Well, Alec thought, that was one small mercy.
“So,” Ron said, shoving back from the table, “go home. We’ve already shut the office down, and we’ve got the locksmith up there now. No access until the investigation is done. Your servers are being wiped as we speak. We can’t take the chance that there’s malware lurking on there, some kind of backdoor access. Everything’s wiped and re-installed, and we’re not starting up again until we’ve got the answer.”
“The beta,” Alec said.
“Oh, don’t worry,” Ron said. “We’ve got the beta. Let’s just hope nobody else does.”
The four of them walked out of the conference room in silence, through the office, out the double doors and into the marble-lined corridor. They stopped in front of the elevator, and Alec pushed the “Down” button, still stunned. Still shaken to the core.
But when it came, Brandon stepped back.
“I can’t do it,” he said.
“What?” Alec stared at him.
“I can’t ride with you. I can’t stand next to you. I can’t pretend this didn’t happen. How could you do it?” Brandon demanded. “How could you sell us out?”
“You heard me. I didn’t.” Alec felt the helpless rage rising. How did you prove a negative? How did you prove that you hadn’t done something? You couldn’t, not if what Rae had done wasn’t good enough.
“Yeah, I heard you,” Brandon said, “and I heard what Rae said too. I heard that you got her to lie for you, or to work with you, or that you fooled her too. I don’t know which one it was, and I don’t care. I trusted you, man. I believed in you.”
Alec stepped into the elevator, which was now protesting Joe’s restraining hand with a loud, insistent pinging. Joe and Rae followed, but Brandon didn’t.
“I’ll wait,” he said, and the doors closed on his confused, angry, wounded face.
Alec looked across at Joe. “Want to get out at the next floor? You want to avoid me too
?”
Joe shook his head. “No. I’ll ride.”
He hesitated, though, when they got to the lobby. “We should talk,” he told Alec.
Alec sighed. “Go home. We all need to clear our heads. Something will come to us. There’s a way to figure out who did this. There’s an answer. We just have to think of it.”
He watched Joe leave the building. “My place?” he asked Rae. “Or yours?”
“Yours,” she decided. “More central.”
He nodded, walked out with her, turned right without thinking about it, his mind racing. “We know it wasn’t me,” he said slowly, “which means it has to have been someone who could get my credentials.
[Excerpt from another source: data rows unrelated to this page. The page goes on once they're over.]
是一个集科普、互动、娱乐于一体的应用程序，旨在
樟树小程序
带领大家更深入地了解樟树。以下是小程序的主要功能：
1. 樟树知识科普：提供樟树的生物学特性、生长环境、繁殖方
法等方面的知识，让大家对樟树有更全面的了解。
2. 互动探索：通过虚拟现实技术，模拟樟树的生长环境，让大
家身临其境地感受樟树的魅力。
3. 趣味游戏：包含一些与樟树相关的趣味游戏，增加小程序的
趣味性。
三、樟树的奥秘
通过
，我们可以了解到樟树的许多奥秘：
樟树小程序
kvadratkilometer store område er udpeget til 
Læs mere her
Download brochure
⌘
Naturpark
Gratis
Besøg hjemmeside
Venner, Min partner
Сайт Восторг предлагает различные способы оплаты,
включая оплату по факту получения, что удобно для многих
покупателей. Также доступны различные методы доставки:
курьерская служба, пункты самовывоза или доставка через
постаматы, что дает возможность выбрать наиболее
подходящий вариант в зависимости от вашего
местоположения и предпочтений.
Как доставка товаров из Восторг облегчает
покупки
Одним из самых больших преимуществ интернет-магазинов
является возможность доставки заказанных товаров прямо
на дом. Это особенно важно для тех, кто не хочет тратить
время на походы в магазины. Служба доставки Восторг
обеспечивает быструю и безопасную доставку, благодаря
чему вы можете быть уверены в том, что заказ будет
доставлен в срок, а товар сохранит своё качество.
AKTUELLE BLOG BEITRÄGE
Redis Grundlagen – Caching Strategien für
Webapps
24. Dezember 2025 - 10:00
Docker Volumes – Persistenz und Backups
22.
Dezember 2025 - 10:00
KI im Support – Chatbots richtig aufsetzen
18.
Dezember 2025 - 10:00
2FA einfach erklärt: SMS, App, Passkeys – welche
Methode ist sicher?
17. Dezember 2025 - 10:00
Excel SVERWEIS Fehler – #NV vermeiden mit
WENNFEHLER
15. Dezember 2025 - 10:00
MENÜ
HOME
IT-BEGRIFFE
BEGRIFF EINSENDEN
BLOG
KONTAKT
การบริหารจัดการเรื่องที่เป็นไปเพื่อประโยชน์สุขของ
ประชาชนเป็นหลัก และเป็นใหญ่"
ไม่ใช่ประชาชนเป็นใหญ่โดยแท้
Which means it has to have been someone with admin privileges.”
“Or someone working with someone who has admin privileges,” she suggested.
His feet were still carrying him, but he barely noticed. “Thomas. Chinese, admin privileges. What’s the worst thing that can happen, security-wise? You compromise a developer, or . . .”
“You compromise someone in IT,” she finished. “The very worst.”
“We thought Michael was stupid, right, to use an FTP site to transfer the files?”
“Right. You’re saying he wasn’t. That somebody else was leaving breadcrumbs.”
“And making us think that once we’d caught Michael, we’d solved it.” He picked up the baton from her and ran with it. The question is, Thomas all along? Or Thomas and Simon?”
She’d stopped at the light, was waiting to cross Market. “No,” she said, and she was grabbing his arm now. “No. I think that’s still not it. Not quite. We need to go get your car. Because I think I know. I think I see. The only person. The person who makes sense, who fits. Using the person who could be used.”